I don’t claim to know everything about relationships, believe me I have to work on mine every day. I know dating can be a struggle especially in this wave of “talking,” DM’s and everything else that comes with our generation’s idea of dating. However, there are some things that i’ve noticed from my peers that I really think could be avoided.
Settling
I hear far too many of my friends complaining that they want to go out on an actual date but instead settle for “Netflix and chill.” If that isn’t what you want then why settle for that? Tell that person that you would rather get to know them on a date rather than at their dorm or apartment room. Money shouldn’t be an excuse.
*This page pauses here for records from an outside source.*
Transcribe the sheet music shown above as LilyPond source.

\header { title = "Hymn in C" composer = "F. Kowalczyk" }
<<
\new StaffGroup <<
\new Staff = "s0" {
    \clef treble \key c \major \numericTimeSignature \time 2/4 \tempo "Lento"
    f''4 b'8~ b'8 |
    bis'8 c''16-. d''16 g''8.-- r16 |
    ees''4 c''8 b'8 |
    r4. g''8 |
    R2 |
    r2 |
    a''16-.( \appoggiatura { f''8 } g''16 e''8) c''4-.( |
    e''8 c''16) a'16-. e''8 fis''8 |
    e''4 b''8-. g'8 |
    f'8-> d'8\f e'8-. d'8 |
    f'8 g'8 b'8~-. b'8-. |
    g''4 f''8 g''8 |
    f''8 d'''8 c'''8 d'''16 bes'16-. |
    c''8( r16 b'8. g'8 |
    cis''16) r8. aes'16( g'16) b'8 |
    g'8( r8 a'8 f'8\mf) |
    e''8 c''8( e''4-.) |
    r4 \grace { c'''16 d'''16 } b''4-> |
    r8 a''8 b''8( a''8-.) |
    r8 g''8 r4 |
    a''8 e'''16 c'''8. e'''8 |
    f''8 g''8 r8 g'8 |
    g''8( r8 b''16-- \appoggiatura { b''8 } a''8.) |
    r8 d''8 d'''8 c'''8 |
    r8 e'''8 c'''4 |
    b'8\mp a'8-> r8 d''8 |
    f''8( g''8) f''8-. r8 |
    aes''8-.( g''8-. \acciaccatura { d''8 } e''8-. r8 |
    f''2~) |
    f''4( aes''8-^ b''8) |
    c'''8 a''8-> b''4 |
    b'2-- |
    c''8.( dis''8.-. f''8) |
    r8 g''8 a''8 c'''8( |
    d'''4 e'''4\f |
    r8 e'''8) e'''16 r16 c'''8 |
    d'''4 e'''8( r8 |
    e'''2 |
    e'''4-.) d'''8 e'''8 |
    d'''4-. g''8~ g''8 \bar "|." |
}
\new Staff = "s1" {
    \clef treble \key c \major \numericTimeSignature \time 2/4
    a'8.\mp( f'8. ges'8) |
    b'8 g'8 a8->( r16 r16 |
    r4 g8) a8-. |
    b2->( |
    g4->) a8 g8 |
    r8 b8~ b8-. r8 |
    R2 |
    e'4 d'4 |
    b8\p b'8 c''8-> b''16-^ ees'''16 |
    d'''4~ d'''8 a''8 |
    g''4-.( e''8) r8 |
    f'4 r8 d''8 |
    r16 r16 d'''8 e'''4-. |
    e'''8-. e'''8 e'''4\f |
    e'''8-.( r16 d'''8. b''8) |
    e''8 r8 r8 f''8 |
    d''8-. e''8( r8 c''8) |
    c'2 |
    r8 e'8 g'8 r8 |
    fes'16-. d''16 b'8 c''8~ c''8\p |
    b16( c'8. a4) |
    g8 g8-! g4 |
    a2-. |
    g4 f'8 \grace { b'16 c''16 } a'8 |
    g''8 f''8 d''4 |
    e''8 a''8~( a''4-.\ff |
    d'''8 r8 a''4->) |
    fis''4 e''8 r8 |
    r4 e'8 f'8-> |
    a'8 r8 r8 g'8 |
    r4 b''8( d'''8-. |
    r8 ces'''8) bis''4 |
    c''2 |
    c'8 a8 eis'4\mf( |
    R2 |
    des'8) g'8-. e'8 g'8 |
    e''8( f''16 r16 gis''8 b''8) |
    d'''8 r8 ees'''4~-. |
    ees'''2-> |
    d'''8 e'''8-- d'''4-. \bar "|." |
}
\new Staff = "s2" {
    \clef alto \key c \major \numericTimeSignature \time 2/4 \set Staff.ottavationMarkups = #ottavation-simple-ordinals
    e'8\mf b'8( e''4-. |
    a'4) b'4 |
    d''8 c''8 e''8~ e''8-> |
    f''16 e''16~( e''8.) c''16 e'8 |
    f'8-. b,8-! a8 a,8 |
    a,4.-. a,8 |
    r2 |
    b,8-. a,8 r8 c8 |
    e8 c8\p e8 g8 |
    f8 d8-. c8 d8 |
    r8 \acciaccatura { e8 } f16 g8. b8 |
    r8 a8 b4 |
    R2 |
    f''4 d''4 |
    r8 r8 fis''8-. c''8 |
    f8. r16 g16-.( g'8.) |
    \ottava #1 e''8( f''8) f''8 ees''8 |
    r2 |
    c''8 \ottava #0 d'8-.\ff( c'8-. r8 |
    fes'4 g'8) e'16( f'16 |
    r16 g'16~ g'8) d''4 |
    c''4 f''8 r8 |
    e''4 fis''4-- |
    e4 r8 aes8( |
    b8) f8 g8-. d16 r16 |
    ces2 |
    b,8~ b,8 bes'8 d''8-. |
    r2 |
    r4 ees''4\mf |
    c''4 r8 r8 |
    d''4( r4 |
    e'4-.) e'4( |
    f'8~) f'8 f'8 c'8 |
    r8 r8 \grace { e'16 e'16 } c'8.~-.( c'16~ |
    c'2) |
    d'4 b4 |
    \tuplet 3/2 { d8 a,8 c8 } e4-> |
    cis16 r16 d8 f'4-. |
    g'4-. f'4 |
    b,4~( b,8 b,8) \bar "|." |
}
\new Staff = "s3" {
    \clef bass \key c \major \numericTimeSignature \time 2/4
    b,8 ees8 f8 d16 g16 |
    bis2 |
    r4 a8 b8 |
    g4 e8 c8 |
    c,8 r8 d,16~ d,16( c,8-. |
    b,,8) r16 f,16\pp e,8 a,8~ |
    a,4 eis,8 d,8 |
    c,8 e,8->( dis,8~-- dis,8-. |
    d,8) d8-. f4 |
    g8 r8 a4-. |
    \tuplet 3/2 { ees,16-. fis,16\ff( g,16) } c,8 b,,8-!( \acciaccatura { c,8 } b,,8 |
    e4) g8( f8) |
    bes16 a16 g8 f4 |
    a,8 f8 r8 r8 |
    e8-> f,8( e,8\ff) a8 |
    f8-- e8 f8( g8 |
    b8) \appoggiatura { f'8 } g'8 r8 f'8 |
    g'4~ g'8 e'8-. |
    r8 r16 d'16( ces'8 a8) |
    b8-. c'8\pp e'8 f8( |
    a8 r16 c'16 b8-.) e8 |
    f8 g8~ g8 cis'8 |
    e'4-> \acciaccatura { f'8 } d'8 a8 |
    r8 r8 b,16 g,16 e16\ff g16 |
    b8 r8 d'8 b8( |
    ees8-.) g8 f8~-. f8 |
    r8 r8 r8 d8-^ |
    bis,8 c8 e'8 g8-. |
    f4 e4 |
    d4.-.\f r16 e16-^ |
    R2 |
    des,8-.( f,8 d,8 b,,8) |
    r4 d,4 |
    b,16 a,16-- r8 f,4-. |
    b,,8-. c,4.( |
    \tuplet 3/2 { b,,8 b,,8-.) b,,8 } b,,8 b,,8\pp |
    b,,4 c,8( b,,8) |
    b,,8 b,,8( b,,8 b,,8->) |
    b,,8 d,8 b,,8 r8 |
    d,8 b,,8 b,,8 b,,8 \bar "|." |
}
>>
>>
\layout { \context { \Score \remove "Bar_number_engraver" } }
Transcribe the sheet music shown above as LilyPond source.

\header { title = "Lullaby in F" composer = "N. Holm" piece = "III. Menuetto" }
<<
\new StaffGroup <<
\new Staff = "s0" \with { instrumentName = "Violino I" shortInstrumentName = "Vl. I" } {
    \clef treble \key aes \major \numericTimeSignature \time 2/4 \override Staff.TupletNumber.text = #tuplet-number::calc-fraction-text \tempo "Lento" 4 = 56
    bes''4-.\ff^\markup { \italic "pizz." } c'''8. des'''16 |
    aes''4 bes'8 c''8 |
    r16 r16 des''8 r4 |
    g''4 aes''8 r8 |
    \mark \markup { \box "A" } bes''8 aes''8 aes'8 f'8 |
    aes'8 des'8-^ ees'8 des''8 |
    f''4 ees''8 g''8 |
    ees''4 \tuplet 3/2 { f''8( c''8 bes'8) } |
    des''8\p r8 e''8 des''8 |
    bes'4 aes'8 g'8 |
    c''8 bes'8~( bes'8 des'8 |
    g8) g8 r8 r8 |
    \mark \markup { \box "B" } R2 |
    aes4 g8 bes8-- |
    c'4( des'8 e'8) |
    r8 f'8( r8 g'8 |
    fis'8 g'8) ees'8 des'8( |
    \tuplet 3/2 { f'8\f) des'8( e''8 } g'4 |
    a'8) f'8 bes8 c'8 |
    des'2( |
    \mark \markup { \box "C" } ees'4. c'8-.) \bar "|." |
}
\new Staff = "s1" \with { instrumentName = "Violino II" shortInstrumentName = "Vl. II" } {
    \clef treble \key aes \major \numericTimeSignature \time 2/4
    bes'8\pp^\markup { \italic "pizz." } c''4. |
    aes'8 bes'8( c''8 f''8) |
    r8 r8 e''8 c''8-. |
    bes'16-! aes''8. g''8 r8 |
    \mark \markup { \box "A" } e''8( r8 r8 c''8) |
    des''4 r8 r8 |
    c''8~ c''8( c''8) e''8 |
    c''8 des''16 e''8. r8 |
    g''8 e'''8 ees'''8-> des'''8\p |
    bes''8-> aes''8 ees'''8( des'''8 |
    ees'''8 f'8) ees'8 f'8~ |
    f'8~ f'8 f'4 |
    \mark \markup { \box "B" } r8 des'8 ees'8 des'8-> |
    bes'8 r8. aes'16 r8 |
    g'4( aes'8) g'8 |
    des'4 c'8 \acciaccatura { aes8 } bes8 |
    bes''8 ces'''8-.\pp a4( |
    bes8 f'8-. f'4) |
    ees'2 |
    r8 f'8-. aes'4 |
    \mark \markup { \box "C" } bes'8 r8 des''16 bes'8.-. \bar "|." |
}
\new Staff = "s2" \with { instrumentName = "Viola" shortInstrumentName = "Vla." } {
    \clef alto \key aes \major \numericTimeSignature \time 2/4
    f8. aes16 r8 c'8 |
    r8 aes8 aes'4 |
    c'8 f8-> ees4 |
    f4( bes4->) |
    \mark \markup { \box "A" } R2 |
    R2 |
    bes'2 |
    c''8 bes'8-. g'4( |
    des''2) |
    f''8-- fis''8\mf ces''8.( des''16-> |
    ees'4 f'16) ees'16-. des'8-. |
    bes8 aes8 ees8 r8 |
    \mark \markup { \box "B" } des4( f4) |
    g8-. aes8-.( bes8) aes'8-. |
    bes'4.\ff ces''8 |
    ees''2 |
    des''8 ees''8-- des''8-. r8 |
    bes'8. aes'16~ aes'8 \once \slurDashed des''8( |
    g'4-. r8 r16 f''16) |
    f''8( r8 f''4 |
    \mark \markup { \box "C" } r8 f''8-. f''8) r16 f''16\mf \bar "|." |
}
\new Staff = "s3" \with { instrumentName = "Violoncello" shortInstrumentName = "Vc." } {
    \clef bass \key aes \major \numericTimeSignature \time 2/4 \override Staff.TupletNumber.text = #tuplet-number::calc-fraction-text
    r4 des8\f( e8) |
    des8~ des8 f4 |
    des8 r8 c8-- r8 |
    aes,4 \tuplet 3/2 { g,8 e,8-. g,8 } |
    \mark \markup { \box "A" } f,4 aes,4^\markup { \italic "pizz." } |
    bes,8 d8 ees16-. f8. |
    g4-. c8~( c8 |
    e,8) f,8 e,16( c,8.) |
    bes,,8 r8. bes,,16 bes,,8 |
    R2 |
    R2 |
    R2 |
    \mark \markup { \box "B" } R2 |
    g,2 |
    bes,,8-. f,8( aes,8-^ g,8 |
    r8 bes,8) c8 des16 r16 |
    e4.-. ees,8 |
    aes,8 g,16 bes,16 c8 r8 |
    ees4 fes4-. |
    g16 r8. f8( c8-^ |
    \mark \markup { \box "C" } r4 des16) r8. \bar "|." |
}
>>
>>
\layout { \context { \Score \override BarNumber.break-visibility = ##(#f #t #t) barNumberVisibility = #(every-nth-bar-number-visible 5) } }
Go somewhere in walking distance, and it doesn’t cost money to stroll around a park or lake.
Unclear expectations
When you fall into the habit of saying one thing but meaning another, how is the person you’re talking to ever going to know that you’re unhappy. They will think you’re fine with how the “relationship” is going, and that’s not fair to either party. Speak and make your expectations clear from the beginning.
Scared
You might be worried that if you voice what you actually want than nobody will want you but you couldn’t be more wrong. Yes, having high standards might weed off a few guys, but that’s how you know they weren’t the right person for you. When someone is truly interested in you they will make the effort to show you. Don’t let the feeling of loneliness lead to you sacrificing the respect you deserve.
Taking things too fast
There’s no need to rush into anything. You need to get to know this person before you call yourself having a relationship with them. Because later on you might find out you don’t really like them but, by now you’re already emotionally invested. Talk to each other, and I don’t just mean texting (anyone can type the right thing). Talking on the phone and seeing how a person acts in real life reveals a lot more than a text message can.